PAPITE: Boetsch optou em descer para os médios e logo de cara terá de enfrentar um oponente calculista e experiente. Canhoto, Okami é eficiente em disparar jabs e encurralar adversários contra as grades. O norte-americano é lutador mais de carga bruta, com direita pesada e boas quedas. Neste contexto, o japonês atestará o controle do combate e levará a melhor na decisão por pontos.
Joe Lauzon x Anthony Pettis
Pettis é autor do fantástico 'walking the cage' (chute disparado após escalar a grade da arena de luta), criado na época do WEC, evento no qual foi campeão peso leve.

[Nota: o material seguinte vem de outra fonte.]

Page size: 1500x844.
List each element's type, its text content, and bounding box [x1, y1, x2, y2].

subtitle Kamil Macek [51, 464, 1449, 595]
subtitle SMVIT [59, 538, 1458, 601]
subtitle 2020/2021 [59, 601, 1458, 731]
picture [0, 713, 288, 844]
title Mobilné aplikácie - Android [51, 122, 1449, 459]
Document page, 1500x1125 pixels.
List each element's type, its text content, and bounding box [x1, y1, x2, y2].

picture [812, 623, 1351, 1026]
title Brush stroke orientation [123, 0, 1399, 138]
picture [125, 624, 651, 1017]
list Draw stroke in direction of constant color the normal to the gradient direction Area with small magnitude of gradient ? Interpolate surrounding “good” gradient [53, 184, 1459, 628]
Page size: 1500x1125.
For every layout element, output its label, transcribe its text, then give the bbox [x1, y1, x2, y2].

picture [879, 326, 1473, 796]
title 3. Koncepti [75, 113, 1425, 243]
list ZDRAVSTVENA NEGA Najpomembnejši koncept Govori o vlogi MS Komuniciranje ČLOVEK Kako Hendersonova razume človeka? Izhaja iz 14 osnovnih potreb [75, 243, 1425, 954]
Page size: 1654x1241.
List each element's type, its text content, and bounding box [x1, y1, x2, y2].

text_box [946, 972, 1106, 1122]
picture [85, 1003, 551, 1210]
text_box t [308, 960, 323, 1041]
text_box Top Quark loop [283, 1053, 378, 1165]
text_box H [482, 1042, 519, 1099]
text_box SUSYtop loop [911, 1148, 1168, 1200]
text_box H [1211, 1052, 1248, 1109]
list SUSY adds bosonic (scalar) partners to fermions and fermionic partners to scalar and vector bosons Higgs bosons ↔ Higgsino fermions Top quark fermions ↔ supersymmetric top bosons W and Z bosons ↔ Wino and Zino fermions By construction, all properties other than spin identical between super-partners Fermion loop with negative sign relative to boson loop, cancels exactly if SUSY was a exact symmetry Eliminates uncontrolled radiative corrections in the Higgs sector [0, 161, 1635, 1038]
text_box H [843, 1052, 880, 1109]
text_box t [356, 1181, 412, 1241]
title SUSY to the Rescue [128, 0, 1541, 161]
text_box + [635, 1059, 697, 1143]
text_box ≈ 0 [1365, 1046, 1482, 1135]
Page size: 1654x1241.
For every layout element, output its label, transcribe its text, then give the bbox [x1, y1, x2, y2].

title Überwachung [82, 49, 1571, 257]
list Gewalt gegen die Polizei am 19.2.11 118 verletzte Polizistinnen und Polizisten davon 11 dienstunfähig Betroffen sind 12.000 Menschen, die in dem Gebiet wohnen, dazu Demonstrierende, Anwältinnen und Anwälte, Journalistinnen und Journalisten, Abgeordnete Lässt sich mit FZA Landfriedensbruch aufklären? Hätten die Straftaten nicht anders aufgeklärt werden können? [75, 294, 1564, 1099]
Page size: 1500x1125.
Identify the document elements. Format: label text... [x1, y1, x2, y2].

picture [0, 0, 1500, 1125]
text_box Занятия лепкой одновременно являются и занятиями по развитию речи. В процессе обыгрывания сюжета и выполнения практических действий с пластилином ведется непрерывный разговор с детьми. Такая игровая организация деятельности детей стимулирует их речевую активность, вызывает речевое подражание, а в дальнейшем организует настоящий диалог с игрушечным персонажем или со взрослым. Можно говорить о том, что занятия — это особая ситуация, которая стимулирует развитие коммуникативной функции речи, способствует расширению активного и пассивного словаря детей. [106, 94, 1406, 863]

Na nova organização, tem uma derrota e uma vitória (decisão dividida), com atuações um tanto distantes das que saltavam aos olhos há algum tempo. Com isso, se dedica às readaptações no padrão de luta. Lauzon vem credenciado pela vitória fulminante sobre o pedreira Melvin Guillard (finalização no primeiro assalto), e conta com 16 vitórias por finalização no cartel
PALPITE: Striker x grappler por excelência. Vence quem neutralizar o oponente com mais vontade. Lauzon é esperto nas transições e progressões no solo. O repertório de golpes em pé é mais básico, mas não compromete.
Pettis já sofreu na mão de atletas de luta agarrada, mas a expectativa sempre recai para que tire outro 'golpe ninja' da manga e surpreenda. Mesmo assim, Lauzon provavelmente carimbará nova vitória por finalização na carreira.
Hatsu Hioki x Bart Palaszewski
Válida pelos penas (até 66kg), a luta provavelmente decretará o próximo desafiante ao título da categoria, em posse atual do brasileiro José Aldo.
Hioki conta com tática sisuda e programada ao extremo. Grappler por natureza, gosta de jogar no solo por cima, com socos, variações de raspagens (inversões) e finalizações pelas costas.
Com mais de 50 lutas na carreira, Palaszewski domina bem as distâncias em pé, com destaque para sequências e fintas com punhos e pés. No chão, faz o estilo brucutu, mas sabe bem como acumular danos ao adversário no ground and pound.
PALPITE: Palaszewski terá de se esmerar para não ceder às investidas do nipônico e certamente treinou pra valer as habilidades de bloqueio e ataques na curta distância. Ir para o solo será inevitável em algum momento. Neste campo, o asiático saberá controlar e vencer por finalização no segundo assalto.